I timori sono determinati dal fatto che nella zona sotterranea del quadrante, e in particolare su via P. Colonna e via dei Grottoni, affluiscono come in una valle le acque provenienti da Portuense (proprio perché il sottosuolo dell’area risulta scavato e ricco di insenature). L’Associazione Santa Silvia-Portuense, che racchiude numerosi CdQ da tempo attenti all’argomento, torna a parlare della questione commentando come un grande passo avanti sia stato fatto con il riconoscimento ufficiale da parte della Regione della presenza di dissesto idrogeologico in tutta la zona e non solo su via G. Valli come si credeva in precedenza. «Per sanare tutto il dissesto presente nell’area sarebbero necessari – dice l’associazione – oltre 10 milioni di euro. Per il momento è stata individuata una zona (via Giannetto Valli) che sarà interessata da un intervento per la messa in sicurezza per il quale è prevista una spesa di circa 3 milioni di euro».

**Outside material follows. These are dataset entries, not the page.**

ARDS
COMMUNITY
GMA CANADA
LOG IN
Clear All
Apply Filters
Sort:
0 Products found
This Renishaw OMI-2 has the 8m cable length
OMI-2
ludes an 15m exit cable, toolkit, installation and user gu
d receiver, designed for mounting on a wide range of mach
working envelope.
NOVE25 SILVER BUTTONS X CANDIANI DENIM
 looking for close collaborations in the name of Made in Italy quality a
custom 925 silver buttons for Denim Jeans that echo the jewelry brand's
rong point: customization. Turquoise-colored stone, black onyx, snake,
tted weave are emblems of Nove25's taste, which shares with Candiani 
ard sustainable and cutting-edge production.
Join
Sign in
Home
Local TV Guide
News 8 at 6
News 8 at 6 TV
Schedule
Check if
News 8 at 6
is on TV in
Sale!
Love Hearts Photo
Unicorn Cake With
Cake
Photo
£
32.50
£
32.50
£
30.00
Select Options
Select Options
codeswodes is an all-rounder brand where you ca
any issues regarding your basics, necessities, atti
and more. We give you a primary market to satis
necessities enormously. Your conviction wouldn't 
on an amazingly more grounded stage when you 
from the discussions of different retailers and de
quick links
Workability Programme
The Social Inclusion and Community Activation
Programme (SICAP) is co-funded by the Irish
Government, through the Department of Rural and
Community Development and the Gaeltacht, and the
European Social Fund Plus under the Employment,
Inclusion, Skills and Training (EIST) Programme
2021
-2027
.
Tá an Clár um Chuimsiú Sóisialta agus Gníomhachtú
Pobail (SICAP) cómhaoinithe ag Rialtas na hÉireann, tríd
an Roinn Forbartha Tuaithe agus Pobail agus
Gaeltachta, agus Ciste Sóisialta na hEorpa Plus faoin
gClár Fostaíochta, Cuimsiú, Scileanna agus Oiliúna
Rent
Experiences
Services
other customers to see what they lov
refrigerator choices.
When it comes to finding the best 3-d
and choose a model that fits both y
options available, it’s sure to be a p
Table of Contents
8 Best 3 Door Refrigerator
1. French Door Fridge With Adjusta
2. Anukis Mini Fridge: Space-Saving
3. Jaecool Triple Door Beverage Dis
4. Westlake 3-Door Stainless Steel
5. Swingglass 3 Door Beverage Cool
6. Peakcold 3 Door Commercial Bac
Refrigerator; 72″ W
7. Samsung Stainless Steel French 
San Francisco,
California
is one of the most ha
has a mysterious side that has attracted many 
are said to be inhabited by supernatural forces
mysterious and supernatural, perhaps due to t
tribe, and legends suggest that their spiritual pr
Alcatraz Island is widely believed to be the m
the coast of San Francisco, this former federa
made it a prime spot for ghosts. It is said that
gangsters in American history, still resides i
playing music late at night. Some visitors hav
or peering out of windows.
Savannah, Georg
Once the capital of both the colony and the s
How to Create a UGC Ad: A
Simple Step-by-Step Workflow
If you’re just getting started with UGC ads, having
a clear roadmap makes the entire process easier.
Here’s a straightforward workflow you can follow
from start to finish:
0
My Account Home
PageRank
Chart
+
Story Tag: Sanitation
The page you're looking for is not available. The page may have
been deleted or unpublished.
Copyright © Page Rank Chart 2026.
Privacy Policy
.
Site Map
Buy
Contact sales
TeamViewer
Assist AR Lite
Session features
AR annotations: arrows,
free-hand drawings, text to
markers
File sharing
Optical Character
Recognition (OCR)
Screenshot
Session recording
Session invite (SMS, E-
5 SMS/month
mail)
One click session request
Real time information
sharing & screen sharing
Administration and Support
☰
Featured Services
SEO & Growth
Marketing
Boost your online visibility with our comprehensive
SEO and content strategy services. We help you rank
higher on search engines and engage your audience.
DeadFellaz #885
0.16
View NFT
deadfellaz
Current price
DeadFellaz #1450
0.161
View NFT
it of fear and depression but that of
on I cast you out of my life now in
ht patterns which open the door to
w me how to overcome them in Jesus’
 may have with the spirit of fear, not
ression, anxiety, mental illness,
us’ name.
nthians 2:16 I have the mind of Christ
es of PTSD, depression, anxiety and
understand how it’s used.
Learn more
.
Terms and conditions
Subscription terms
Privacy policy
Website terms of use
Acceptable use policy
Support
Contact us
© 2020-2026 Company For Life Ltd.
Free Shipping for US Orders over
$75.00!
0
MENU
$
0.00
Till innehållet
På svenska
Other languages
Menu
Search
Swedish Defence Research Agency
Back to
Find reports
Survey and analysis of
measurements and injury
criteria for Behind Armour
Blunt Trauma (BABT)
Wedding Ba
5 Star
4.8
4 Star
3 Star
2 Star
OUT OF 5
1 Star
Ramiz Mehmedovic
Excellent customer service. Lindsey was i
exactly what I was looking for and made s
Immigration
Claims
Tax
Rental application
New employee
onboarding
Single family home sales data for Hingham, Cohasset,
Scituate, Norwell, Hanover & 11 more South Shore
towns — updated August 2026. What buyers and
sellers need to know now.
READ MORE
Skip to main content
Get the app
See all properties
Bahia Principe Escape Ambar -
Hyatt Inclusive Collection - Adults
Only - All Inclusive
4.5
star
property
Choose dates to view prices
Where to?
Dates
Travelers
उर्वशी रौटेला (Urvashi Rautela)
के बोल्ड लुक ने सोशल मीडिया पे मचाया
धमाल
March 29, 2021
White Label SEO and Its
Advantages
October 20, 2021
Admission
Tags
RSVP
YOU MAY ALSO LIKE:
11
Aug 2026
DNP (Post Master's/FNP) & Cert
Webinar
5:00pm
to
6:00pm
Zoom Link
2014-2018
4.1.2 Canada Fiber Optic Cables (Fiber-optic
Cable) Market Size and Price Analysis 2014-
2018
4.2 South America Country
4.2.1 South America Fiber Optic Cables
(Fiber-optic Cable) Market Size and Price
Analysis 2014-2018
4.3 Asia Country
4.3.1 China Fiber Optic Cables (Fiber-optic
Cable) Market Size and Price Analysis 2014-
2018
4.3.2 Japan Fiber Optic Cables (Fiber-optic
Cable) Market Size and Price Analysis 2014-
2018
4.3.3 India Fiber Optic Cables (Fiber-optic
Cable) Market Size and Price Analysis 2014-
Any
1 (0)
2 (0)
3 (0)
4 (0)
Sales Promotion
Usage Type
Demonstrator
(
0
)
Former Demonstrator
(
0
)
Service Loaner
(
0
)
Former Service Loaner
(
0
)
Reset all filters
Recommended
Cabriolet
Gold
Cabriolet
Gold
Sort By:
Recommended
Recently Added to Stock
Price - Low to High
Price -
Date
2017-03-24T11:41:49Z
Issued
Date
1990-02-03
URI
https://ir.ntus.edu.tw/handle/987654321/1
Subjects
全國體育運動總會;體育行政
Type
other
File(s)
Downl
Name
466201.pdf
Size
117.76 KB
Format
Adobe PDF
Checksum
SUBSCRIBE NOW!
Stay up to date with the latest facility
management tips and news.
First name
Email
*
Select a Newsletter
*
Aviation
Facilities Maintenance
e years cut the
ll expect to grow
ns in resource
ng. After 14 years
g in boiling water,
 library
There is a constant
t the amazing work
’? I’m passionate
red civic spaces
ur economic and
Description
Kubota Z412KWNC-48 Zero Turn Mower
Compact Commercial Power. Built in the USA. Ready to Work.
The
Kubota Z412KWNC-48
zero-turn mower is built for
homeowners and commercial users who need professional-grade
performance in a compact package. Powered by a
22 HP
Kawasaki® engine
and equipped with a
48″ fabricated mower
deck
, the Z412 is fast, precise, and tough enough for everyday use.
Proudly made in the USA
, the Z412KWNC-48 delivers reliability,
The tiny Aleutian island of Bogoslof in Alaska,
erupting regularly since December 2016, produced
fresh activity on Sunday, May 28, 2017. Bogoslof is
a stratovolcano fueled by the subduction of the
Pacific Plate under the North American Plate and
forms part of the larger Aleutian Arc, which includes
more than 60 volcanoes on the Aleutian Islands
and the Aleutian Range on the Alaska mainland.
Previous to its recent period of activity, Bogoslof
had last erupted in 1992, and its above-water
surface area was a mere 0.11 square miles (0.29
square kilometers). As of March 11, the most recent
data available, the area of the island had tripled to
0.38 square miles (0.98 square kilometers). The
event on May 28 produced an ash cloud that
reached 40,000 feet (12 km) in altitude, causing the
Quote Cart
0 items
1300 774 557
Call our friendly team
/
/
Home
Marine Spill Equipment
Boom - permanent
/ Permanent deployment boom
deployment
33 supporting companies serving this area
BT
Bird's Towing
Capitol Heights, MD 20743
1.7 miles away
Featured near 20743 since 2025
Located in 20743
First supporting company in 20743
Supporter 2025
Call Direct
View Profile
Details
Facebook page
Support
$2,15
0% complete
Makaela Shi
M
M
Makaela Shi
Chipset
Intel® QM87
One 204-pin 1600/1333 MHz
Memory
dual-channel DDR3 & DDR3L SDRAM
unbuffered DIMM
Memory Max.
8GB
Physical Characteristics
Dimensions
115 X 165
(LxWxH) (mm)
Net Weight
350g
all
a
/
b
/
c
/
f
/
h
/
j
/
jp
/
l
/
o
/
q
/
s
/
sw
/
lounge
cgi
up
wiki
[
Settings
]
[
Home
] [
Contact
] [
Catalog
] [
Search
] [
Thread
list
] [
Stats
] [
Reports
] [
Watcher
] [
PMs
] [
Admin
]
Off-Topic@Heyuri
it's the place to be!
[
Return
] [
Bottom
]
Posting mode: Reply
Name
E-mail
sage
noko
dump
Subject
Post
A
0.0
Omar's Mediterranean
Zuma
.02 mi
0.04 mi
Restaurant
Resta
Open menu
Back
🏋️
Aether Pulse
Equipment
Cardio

È importante sottolineare come tutti i progetti di edilizia sulla zona siano attualmente bloccati e come a seguito di questo sia giunta da parte del Prefetto una richiesta al presidente del Municipio XV Gianni Paris affinché venga messo in atto quanto definito in una delibera dell’Assemblea Capitolina che chiede che la destinazione d’uso dell’area in oggetto torni a verde pubblico e che su essa siano piantumate essenze arboree di contenimento. «La zona è interamente compromessa dal punto di vista idrogeologico: su via Mancini ad esempio si è stati costretti ad intervenire su problematiche di natura strutturale. Sono stati riscontrati centimetri di dislivello; stessa situazione anche se in maniera meno grave interessa alcuni dettagli delle palazzine di via P. Colonna» è quanto afferma Augusto Santori, consigliere de La Destra al Municipio XV, che racconta di ricevere spesso telefonate di cittadini preoccupati dalla situazione.

«A breve – conclude Santori – partiranno i lavori per la rimessa in sicurezza di Via G. Valli e questo è un primo fondamentale passo; è necessario però che Roma Capitale e Regione Lazio comprendano che ad essere compromesso è un intero quadrante».